Digital Seniors is a small trust in the Wairarapa aimed at helping older people understand technology better to protect against social exclusion.
Founder Cathy Hardinge said many seniors - who are expected to soon make up a quarter of the country's population - needed to be taught how to deal with traditional services such as banking being moved online.
"Even if they don't want to engage with technology, the world's changing and those services are changing," she said.
"They're being forced to move online and some seniors don't even have an email address."
The volunteer-based "community story" is launching a pilot in Wairarapa, providing an 0800 technology helpline for older people, as well as individualised coaching programmes.
"This came out of a master's degree that I was doing," Hardinge said.
"I wanted my research to be on seniors' digital exclusion ... I didn't realise the problem was as big and as complex as it is.

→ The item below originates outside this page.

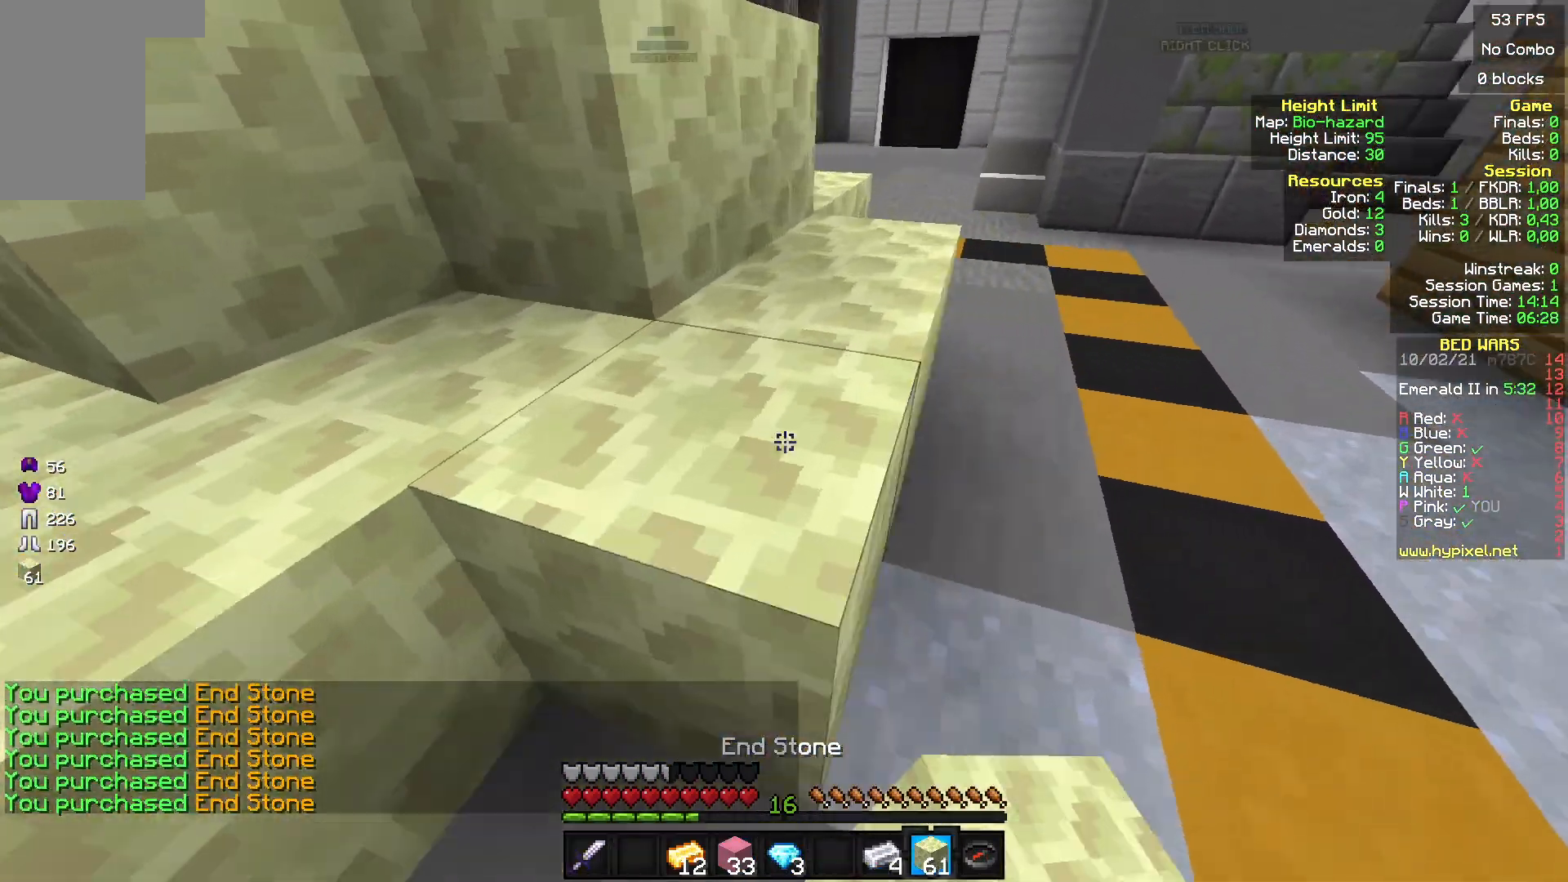
{"keys": ["d", "w"], "mouse": [], "events": []}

"I though 'gosh, whatever solution I come up with needs to go for that collective impact. We need as many seniors to benefit from this as possible.'"
The group could work with older people to enhance their lifestyle - for example by teaching people to video call family members who lived far away.
"I'm trying to bring in something to help seniors because what I'm seeing is that as technology advances the digital divide for seniors is getting bigger."
Digital Seniors is looking for volunteers in the Wairarapa area and aims to branch out to the rest of the country if all goes well.